USD/CAD dives to two-month lows, below 1.2500 mark post-US/Canadian jobs data
- USD/CAD broke through its intraday trading range in reaction to the US/Canadian jobs report.
- The headline NFP missed estimates by a big margin and showed an addition of 194K jobs.
- Canadian data smashed expectations and underpinned the loonie amid bullish oil prices.
The USD/CAD pair witnessed aggressive selling following the release of the US/Canadian jobs report and dived to two-month lows, further below the key 1.2500 psychological mark.
Following a brief consolidation, the USD/CAD pair met with some fresh supply on the last day of the week and prolonged its recent bearish trend that has been underway over the past three weeks or so. The US dollar weakened across the board in reaction to the disappointing headline NFP print, which, in turn, was seen as a key factor that exerted heavy pressure on the major.
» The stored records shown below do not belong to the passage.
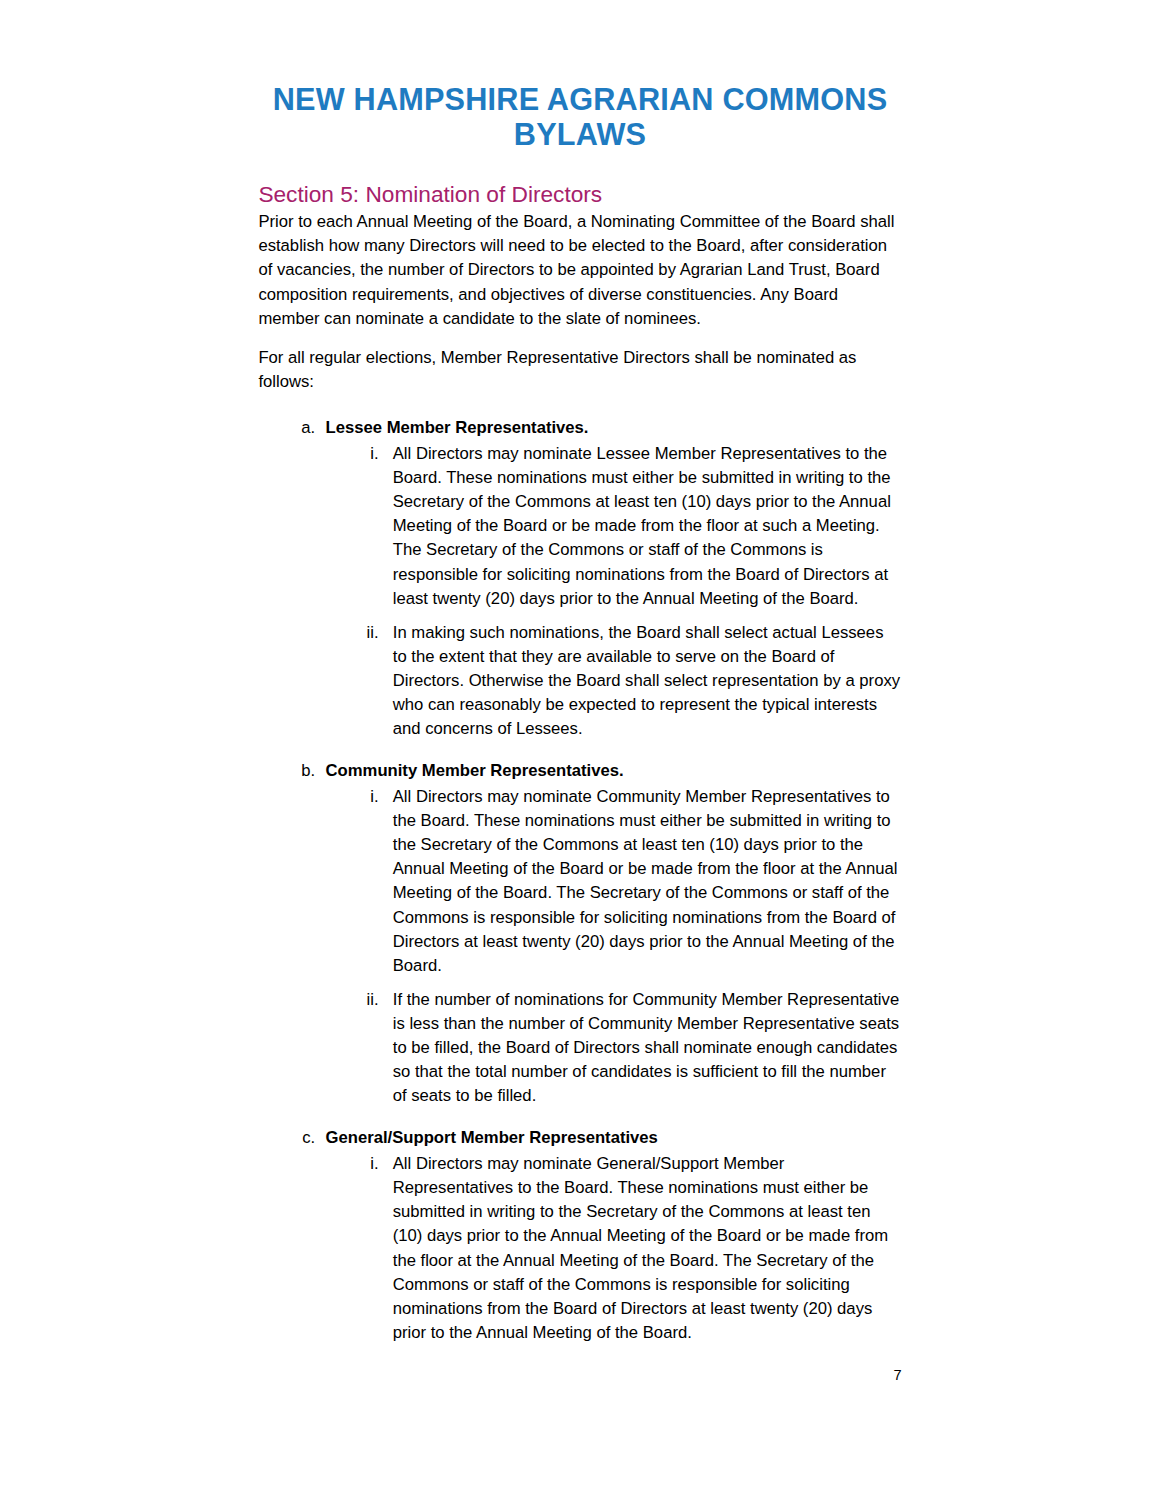NEW HAMPSHIRE AGRARIAN COMMONS BYLAWS
Section 5: Nomination of Directors
Prior to each Annual Meeting of the Board, a Nominating Committee of the Board shall establish how many Directors will need to be elected to the Board, after consideration of vacancies, the number of Directors to be appointed by Agrarian Land Trust, Board composition requirements, and objectives of diverse constituencies. Any Board member can nominate a candidate to the slate of nominees.
For all regular elections, Member Representative Directors shall be nominated as follows:
Lessee Member Representatives.
All Directors may nominate Lessee Member Representatives to the Board. These nominations must either be submitted in writing to the Secretary of the Commons at least ten (10) days prior to the Annual Meeting of the Board or be made from the floor at such a Meeting. The Secretary of the Commons or staff of the Commons is responsible for soliciting nominations from the Board of Directors at least twenty (20) days prior to the Annual Meeting of the Board.
In making such nominations, the Board shall select actual Lessees to the extent that they are available to serve on the Board of Directors. Otherwise the Board shall select representation by a proxy who can reasonably be expected to represent the typical interests and concerns of Lessees.
Community Member Representatives.
All Directors may nominate Community Member Representatives to the Board. These nominations must either be submitted in writing to the Secretary of the Commons at least ten (10) days prior to the Annual Meeting of the Board or be made from the floor at the Annual Meeting of the Board. The Secretary of the Commons or staff of the Commons is responsible for soliciting nominations from the Board of Directors at least twenty (20) days prior to the Annual Meeting of the Board.
If the number of nominations for Community Member Representative is less than the number of Community Member Representative seats to be filled, the Board of Directors shall nominate enough candidates so that the total number of candidates is sufficient to fill the number of seats to be filled.
General/Support Member Representatives
All Directors may nominate General/Support Member Representatives to the Board. These nominations must either be submitted in writing to the Secretary of the Commons at least ten (10) days prior to the Annual Meeting of the Board or be made from the floor at the Annual Meeting of the Board. The Secretary of the Commons or staff of the Commons is responsible for soliciting nominations from the Board of Directors at least twenty (20) days prior to the Annual Meeting of the Board.
7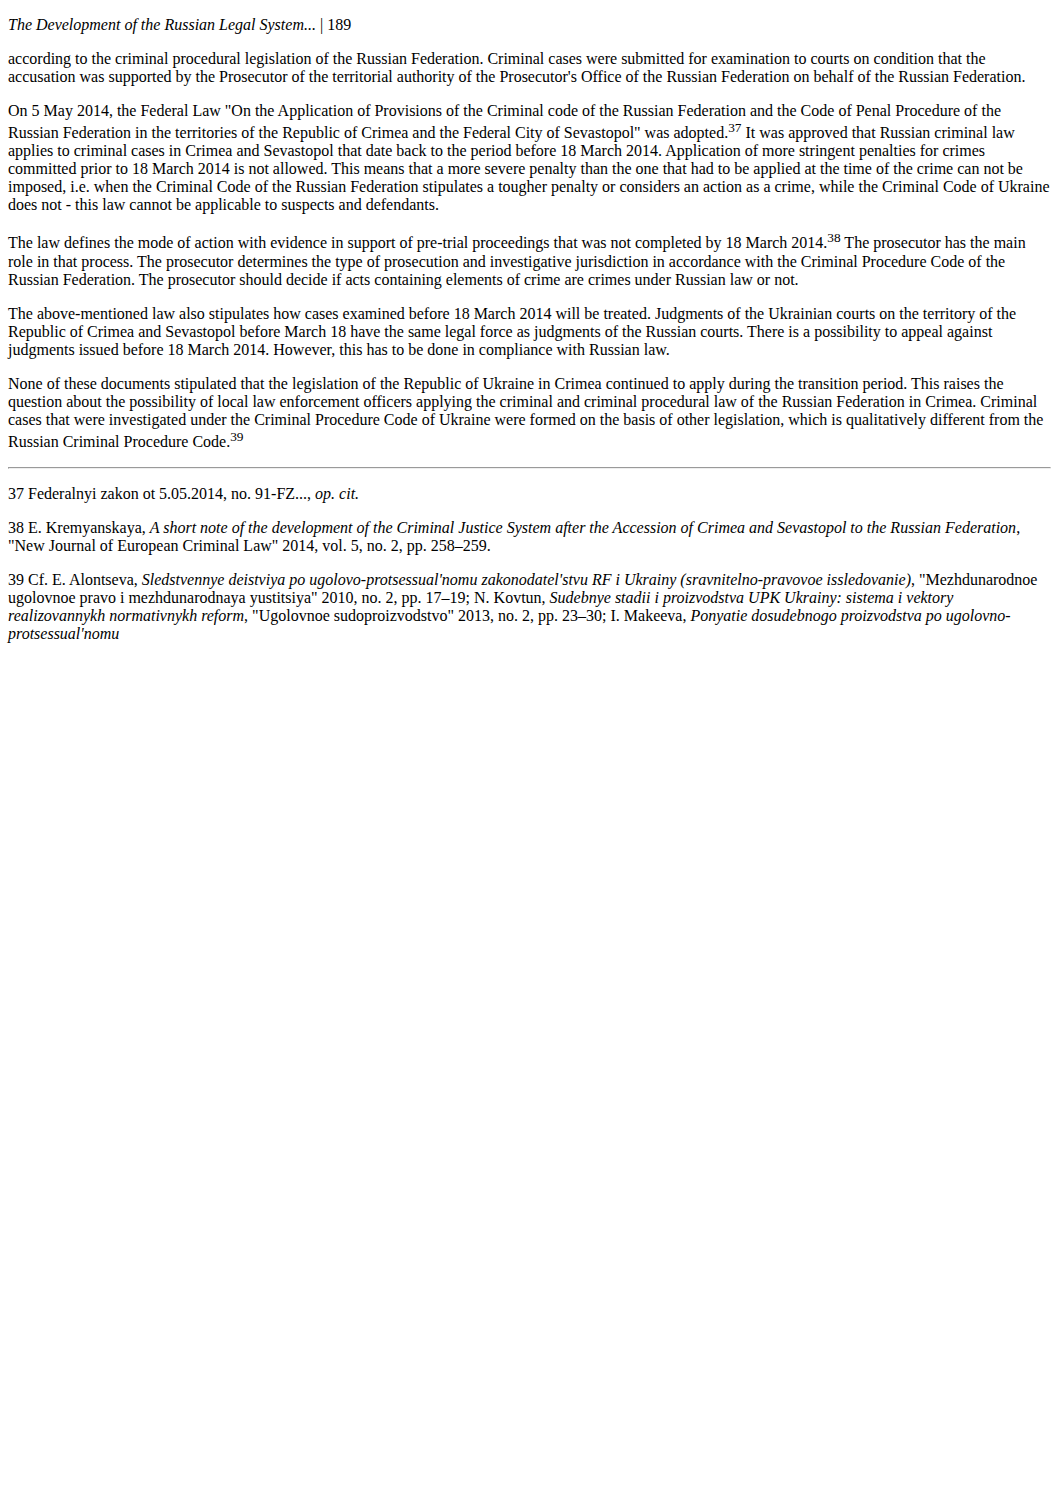The Development of the Russian Legal System... | 189
according to the criminal procedural legislation of the Russian Federation. Criminal cases were submitted for examination to courts on condition that the accusation was supported by the Prosecutor of the territorial authority of the Prosecutor's Office of the Russian Federation on behalf of the Russian Federation.
On 5 May 2014, the Federal Law "On the Application of Provisions of the Criminal code of the Russian Federation and the Code of Penal Procedure of the Russian Federation in the territories of the Republic of Crimea and the Federal City of Sevastopol" was adopted.37 It was approved that Russian criminal law applies to criminal cases in Crimea and Sevastopol that date back to the period before 18 March 2014. Application of more stringent penalties for crimes committed prior to 18 March 2014 is not allowed. This means that a more severe penalty than the one that had to be applied at the time of the crime can not be imposed, i.e. when the Criminal Code of the Russian Federation stipulates a tougher penalty or considers an action as a crime, while the Criminal Code of Ukraine does not - this law cannot be applicable to suspects and defendants.
The law defines the mode of action with evidence in support of pre-trial proceedings that was not completed by 18 March 2014.38 The prosecutor has the main role in that process. The prosecutor determines the type of prosecution and investigative jurisdiction in accordance with the Criminal Procedure Code of the Russian Federation. The prosecutor should decide if acts containing elements of crime are crimes under Russian law or not.
The above-mentioned law also stipulates how cases examined before 18 March 2014 will be treated. Judgments of the Ukrainian courts on the territory of the Republic of Crimea and Sevastopol before March 18 have the same legal force as judgments of the Russian courts. There is a possibility to appeal against judgments issued before 18 March 2014. However, this has to be done in compliance with Russian law.
None of these documents stipulated that the legislation of the Republic of Ukraine in Crimea continued to apply during the transition period. This raises the question about the possibility of local law enforcement officers applying the criminal and criminal procedural law of the Russian Federation in Crimea. Criminal cases that were investigated under the Criminal Procedure Code of Ukraine were formed on the basis of other legislation, which is qualitatively different from the Russian Criminal Procedure Code.39
37 Federalnyi zakon ot 5.05.2014, no. 91-FZ..., op. cit.
38 E. Kremyanskaya, A short note of the development of the Criminal Justice System after the Accession of Crimea and Sevastopol to the Russian Federation, "New Journal of European Criminal Law" 2014, vol. 5, no. 2, pp. 258–259.
39 Cf. E. Alontseva, Sledstvennye deistviya po ugolovo-protsessual'nomu zakonodatel'stvu RF i Ukrainy (sravnitelno-pravovoe issledovanie), "Mezhdunarodnoe ugolovnoe pravo i mezhdunarodnaya yustitsiya" 2010, no. 2, pp. 17–19; N. Kovtun, Sudebnye stadii i proizvodstva UPK Ukrainy: sistema i vektory realizovannykh normativnykh reform, "Ugolovnoe sudoproizvodstvo" 2013, no. 2, pp. 23–30; I. Makeeva, Ponyatie dosudebnogo proizvodstva po ugolovno-protsessual'nomu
The US economy created only 194K jobs in September, missing the 500K anticipated by a big margin and overshadowing an upward revision of the previous month's reading to 366K from 235K. Additional details of the report revealed that the unemployment rate fell to 4.8%, or the lowest level since the beginning of the pandemic in March 2020, though did little to impress the USD bulls.
On the other hand, the Canadian employment figures came in better than market expectations and showed an addition of 157.1K jobs in September, smashing even the most optimistic estimates. Moreover, the unemployment rate matched expectations and fell to 6.9% from 7.1%. This, along with bullish crude oil prices, underpinned the commodity-linked loonie and dragged the USD/CAD pair lower.
Meanwhile, the latest leg of a sudden drop took along some short-term trading stops placed near the very important 200-day SMA. A subsequent slide below the 1.2500 mark might have already set the stage for a further depreciating move. That said, elevated US Treasury bond yields should act as a tailwind for the greenback and helped limit deeper losses for the USD/CAD pair, at least for now.